The goings-on in the states with public sector unions have me fuming just a bit. These actions reconfirm my support of Right to Work laws like we have here in Virginia. Some of my career has been as a practicing civil engineer with the Soil Conservation Service’s watershed program designing flood control dams. In the engineering profession, from college to membership in professional societies, an engineer is discouraged from being involved with unions. It is considered unprofessional to bargain collectively, as that is something a professional in any field should be able to do on his or her own.
I do value freedom of association, and I support a person’s right to join or not join a union. I abhor, however, compulsory unionism. That is one reason why I enjoy living here in Virginia and was disappointed when the State Senate turned its thumb down this year on putting our Right to Work law into the state’s Constitution.
Public sector unions have been a 50-year mistake in the United States. A crucial distinction has been lost in the arguments over the proposals made by Wisconsin Governor Scott Walker. Government unions are not the same as private sector unions in any sense.
Traditional, private sector unions were born out of an often-bloody adversarial relationship between labor and management. It was said that in World War I, our soldiers had better odds of surviving on the front lines than miners did in the West Virginia coal mines. Mine disasters were frequent and deadly – a Monongahela mine explosion in 1907 claimed the lives of 362 West Virginia miners. Before unionization and many other New Deal-era reforms (FDR opposed the idea of government employee unions), the federal government had little power to reform these poor conditions by legislation. But government unions have no such horror story on their side supporting their reason for existence.
Government workers were making good salaries in 1962 when President Kennedy lifted the federal ban on government unions. Civil-service regulations and other laws had guaranteed good working conditions for federal employees for generations. I know, as I was one of them, having started with the government in 1953 as a student. The argument for public sector unions was never made on moral, economic or intellectual grounds. It was always political.
Traditional organized labor, the backbone of one of our two major political parties, was beginning to lose ground. As Daniel DiSalvo wrote in “The Trouble With Public Sector Unions” in the fall issue of National Affairs, JFK saw how in states such as New York and Wisconsin, where government unions were already in place, local liberal politicians benefited both politically and financially, so he took the idea national.
His plan worked perfectly. Public union membership skyrocketed, and government union support for JFK’s party skyrocketed with it. From 1989 to 2004, the AFSCME (American Federation of State, County and Municipal Employees) gave nearly $40 million to candidates in federal elections with 98.5 percent of that money going to the Democrat party according to the Center for Responsive Politics.

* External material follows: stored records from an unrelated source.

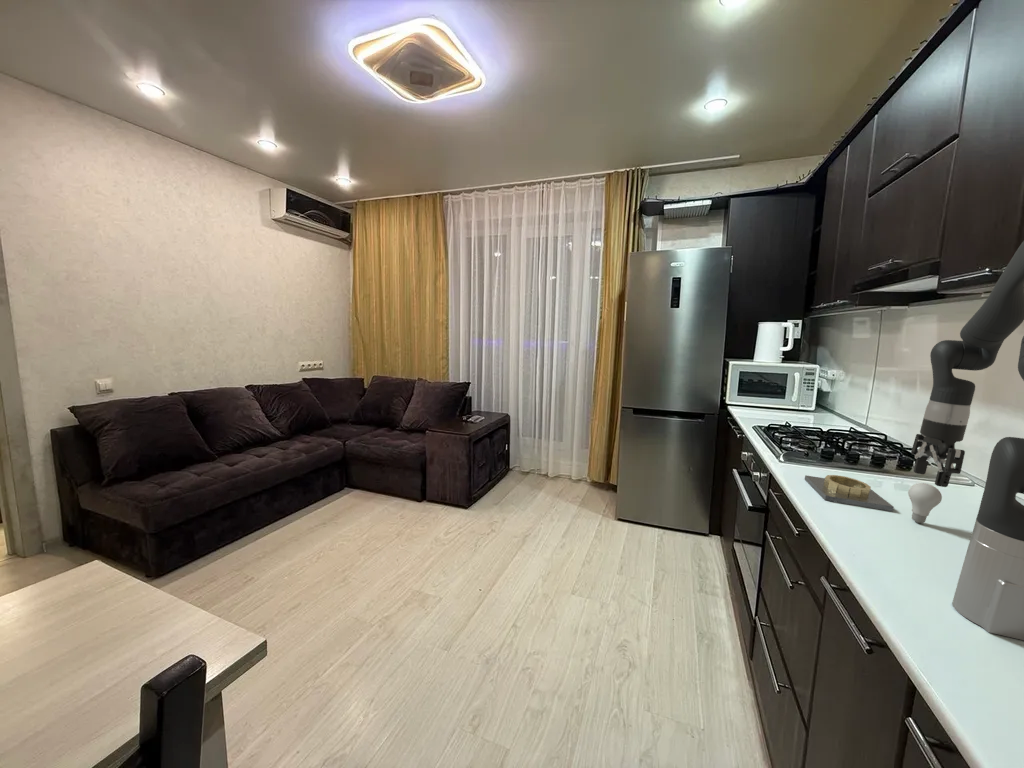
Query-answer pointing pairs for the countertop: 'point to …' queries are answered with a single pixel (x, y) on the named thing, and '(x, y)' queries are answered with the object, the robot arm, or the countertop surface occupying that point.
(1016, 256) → the robot arm
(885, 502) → the lamp socket
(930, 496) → the lightbulb
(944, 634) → the countertop surface
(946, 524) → the countertop surface
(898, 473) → the countertop surface
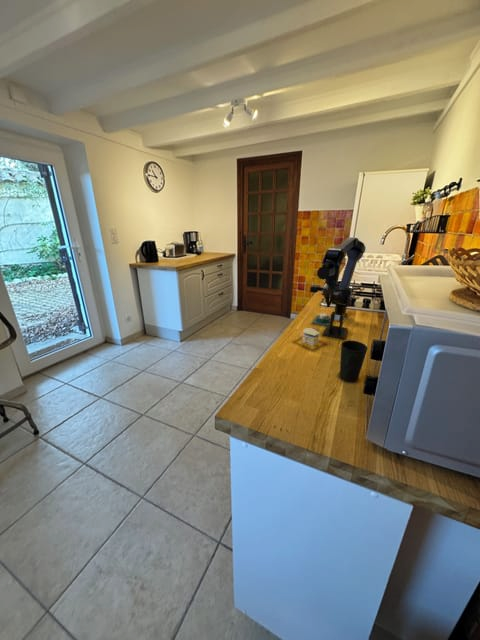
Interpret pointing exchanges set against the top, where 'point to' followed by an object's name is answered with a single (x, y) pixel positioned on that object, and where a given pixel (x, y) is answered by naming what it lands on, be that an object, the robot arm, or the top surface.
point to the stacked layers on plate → (310, 336)
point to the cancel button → (323, 316)
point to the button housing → (322, 321)
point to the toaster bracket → (335, 328)
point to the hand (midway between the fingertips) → (328, 307)
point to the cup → (351, 360)
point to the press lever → (337, 317)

Why would local government unions give so much in federal elections? Because government workers have an inherent interest in boosting the amount of federal tax dollars their local governments get – public unions are the nation’s foremost advocates for increased taxes at all levels of government.

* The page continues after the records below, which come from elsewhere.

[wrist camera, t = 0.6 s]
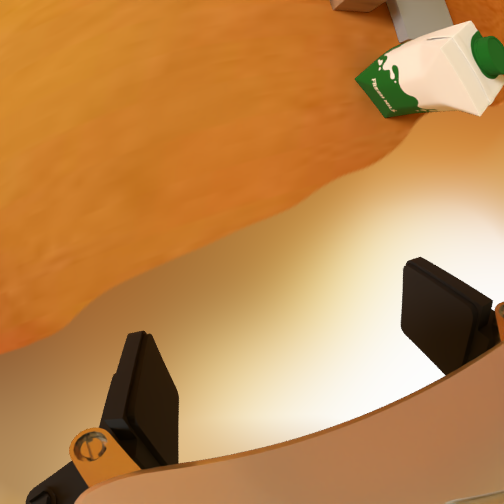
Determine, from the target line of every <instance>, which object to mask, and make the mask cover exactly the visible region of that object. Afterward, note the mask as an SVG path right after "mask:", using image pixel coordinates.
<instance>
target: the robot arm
mask: <svg viewBox="0 0 504 504" xmlns="http://www.w3.org/2000/svg"><path fill="white" fill-rule="evenodd" d="M402 295H403V296H402V314H401V329H402V331H403V332H404V334H405V335H406V336H407V337H408V338H409V339H410V340H412V342H413V343H414V344H415V345H416V346H417V347H418V348H419V349H420V350H421V351H422V352H423V353H424V354H425V355H426V356H427V357H428V358H429V359H430V360H431V361H432V362H433V363H434V364H435V365H436V366H437V367H438V368H439V369H440V370H441V371H442V372H443V373H444V374H445V375H446V376H444V377H443V378H441V379H439V380H437V381H435V382H433V383H431V384H429V385H428V386H426V387H424V388H422V389H420V390H418V391H416V392H414V393H412V394H410V395H408V396H405V397H403V398H401V399H399V400H397V401H395V402H393V403H390V404H388V405H386V406H384V407H381V408H379V409H377V410H374V411H372V412H369V413H367V414H365V415H362V416H360V417H357V418H355V419H352V420H350V421H347V422H344V423H341V424H338V425H336V426H333V427H330V428H327V429H324V430H321V431H318V432H315V433H312V434H309V435H306V436H302V437H299V438H296V439H292V440H289V441H285V442H282V443H278V444H274V445H271V446H266V447H262V448H258V449H254V450H249V451H245V452H240V453H236V454H231V455H226V456H222V457H217V458H211V459H205V460H199V461H192V462H186V463H180V464H178V415H179V411H178V410H179V396H178V391H177V389H176V387H175V385H174V383H173V380H172V378H171V376H170V374H169V372H168V370H167V368H166V366H165V363H164V361H163V359H162V357H161V355H160V352H159V350H158V348H157V345H156V343H155V341H154V339H153V336H152V335H151V334H146V332H145V331H139V332H135V333H130V334H128V336H127V339H126V342H125V345H124V349H123V352H122V355H121V358H120V363H119V365H118V369H117V372H116V373H115V374H114V376H113V378H112V381H111V385H110V389H109V392H108V395H107V399H106V403H105V406H104V410H103V414H102V418H101V422H100V426H99V428H90V429H86V430H84V431H82V432H80V433H79V434H78V435H77V436H76V437H75V438H74V439H73V441H72V442H71V445H70V447H69V454H70V457H71V459H72V461H71V462H69V463H68V464H67V465H65V466H64V467H63V468H61V469H60V470H58V471H57V472H56V473H54V474H53V475H52V476H50V477H49V478H47V479H46V480H45V481H43V482H42V483H40V484H39V485H37V486H36V487H35V488H33V489H32V490H31V491H30V493H29V495H28V496H27V499H26V504H504V302H502V303H499V304H498V305H497V306H496V308H495V311H493V310H492V309H491V307H492V303H493V300H491V299H490V298H488V297H487V296H485V295H483V294H482V293H480V292H479V291H477V290H475V289H474V288H472V287H471V286H469V285H468V284H466V283H464V282H463V281H461V280H459V279H458V278H456V277H454V276H453V275H451V274H449V273H448V272H446V271H444V270H443V269H441V268H439V267H438V266H436V265H434V264H432V263H431V262H429V261H427V260H425V259H424V258H422V257H419V258H415V259H412V260H409V261H407V263H406V266H404V269H403V294H402Z"/></svg>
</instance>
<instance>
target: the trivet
mask: <svg viewBox="0 0 504 504" xmlns="http://www.w3.org/2000/svg"><path fill="white" fill-rule="evenodd" d="M386 3H387V6H388V9H389V12H390V15H391V17H392V20H393V23H394V27H395V30H396V33H397V36H398V39H399V43H405V42H408V41H410V40H413V39H415V38H418V37H421V36H423V35H426V34H429V33H432V32H435V31H438V30H441V29H444V28H447V27H450V26H453V22H452V19H451V16H450V14H449V11H448V8H447V5H446V3H445V0H387V1H386Z"/></svg>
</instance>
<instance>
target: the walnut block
mask: <svg viewBox="0 0 504 504" xmlns="http://www.w3.org/2000/svg"><path fill="white" fill-rule="evenodd" d="M386 1H387V0H330V3H331V6H332V9H333V10H341V11H359V12H370V11H372V10H373V9H375V8H376V7H378V6H379V5H381V4H383V3H384V2H386Z"/></svg>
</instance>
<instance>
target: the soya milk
mask: <svg viewBox="0 0 504 504" xmlns="http://www.w3.org/2000/svg"><path fill="white" fill-rule="evenodd" d="M503 75H504V46H503V45H502V43H501V42H500V41H499V40H498V39H497V38H496V37H494V36H488V37H482V36H481V34H480V32H479V31H477V29H476V27H475V26H474V24H473V23H472V21H467V22H464V23H460V24H457V25H453V26H450V27H447V28H444V29H441V30H438V31H435V32H432V33H429V34H426V35H423V36H421V37H418V38H415V39H413V40H410V41H408V42H405V43H403V44H400V45H398V46H395V47H393V48H391V49H390V50H388V51H387V52H386V53H384V54H383V55H382V56H380V57H379V58H378V59H377V60H376V61H374V62H373V63H372V64H371V65H370V66H369V67H368V68H366V69H365V70H364V71H363V72H362V73H361V74H360V75H359V76H357V77H356V78H355V80H356V81H357V83H358V84H359V85H360V86H361V88H362V89H363V90H364V91H365V93H366V94H367V95H368V96H369V98H370V99H371V100H372V101H373V103H374V104H375V105H376V107H377V108H378V109H379V111H380V112H381V113H382V115H383V116H384V118H388V117H394V116H400V115H407V114H413V113H425V112H440V111H462V112H466V113H469V114H473V115H476V116H481V115H482V113H483V112H484V111H485V110H486V108H487V107H488V105H491V104H492V102H493V101H494V98H495V97H496V96H497V94H498V93H499V91H500V90H501V88H502V86H503V85H504V77H503Z"/></svg>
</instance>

This gets to the real problem with government unions. Wisconsin labor officials note they have already given in to many of their governor’s specific demands, but they do not want to lose their right to collective bargaining – something the Governor is not advocating by the way. But in my opinion, losing the right to collective bargaining is exactly what should happen.

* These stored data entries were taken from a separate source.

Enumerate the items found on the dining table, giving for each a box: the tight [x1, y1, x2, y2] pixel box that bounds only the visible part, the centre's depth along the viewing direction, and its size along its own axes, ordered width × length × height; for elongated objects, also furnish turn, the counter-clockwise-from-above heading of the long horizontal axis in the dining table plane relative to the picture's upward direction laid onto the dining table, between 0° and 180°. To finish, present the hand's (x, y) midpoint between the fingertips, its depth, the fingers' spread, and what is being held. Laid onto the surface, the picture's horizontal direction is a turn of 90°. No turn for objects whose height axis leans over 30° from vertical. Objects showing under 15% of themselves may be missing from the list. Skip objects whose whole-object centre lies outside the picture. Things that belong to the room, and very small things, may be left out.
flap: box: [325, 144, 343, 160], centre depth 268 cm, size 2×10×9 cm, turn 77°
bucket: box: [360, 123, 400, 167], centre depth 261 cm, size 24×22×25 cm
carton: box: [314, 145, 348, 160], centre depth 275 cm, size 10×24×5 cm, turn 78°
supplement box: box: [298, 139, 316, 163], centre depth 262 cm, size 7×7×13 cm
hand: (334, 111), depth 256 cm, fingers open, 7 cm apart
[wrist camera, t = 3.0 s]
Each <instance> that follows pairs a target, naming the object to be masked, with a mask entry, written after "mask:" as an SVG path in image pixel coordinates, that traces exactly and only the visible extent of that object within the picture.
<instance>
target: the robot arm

Private-sector unions fight with management over an equitable distribution of profits. Government unions negotiate with friendly politicians over taxpayer’s money putting the public interest at odds with union interests, just as we have seen in states such as California and Wisconsin, exploding the cost of government until we are at the breaking point today. California’s public sector pension costs soared 2000 percent in the last decade thanks to unions.
Labor-politician negotiations can’t be fair when unions can put so much money into campaign spending. Victor Gotbaum, a leader in the NY City chapter of AFSCME, summed up the problem in 1975 when he boasted, “We have the ability, in a sense, to elect our own boss.” Don’t you wish we could all do that?
It’s terribly unwise to have government employees bargaining with their government employer. It creates a dysfunctional system where growing government becomes its own reward. The Cato Institutes Michael Tanner notes that federal education spending has risen by 188 percent in real terms since 1970, but we have seen no significant improvement in test scores. I doubt that the number of student enrolled has risen by 188 percent in that time period, which might justify such an increase. And why is the federal government involved with education in the first place? Isn’t education a state and local responsibility? That is another issue entirely. Look at our nation’s Constitution.
Many states and cities face the clear potential of bankruptcy today. They must make large cuts in government spending. The states in the worst financial position tend to be those with public employee unions. Curbing union excesses in these state would be a huge start in bringing financial stability back to those taxpayers.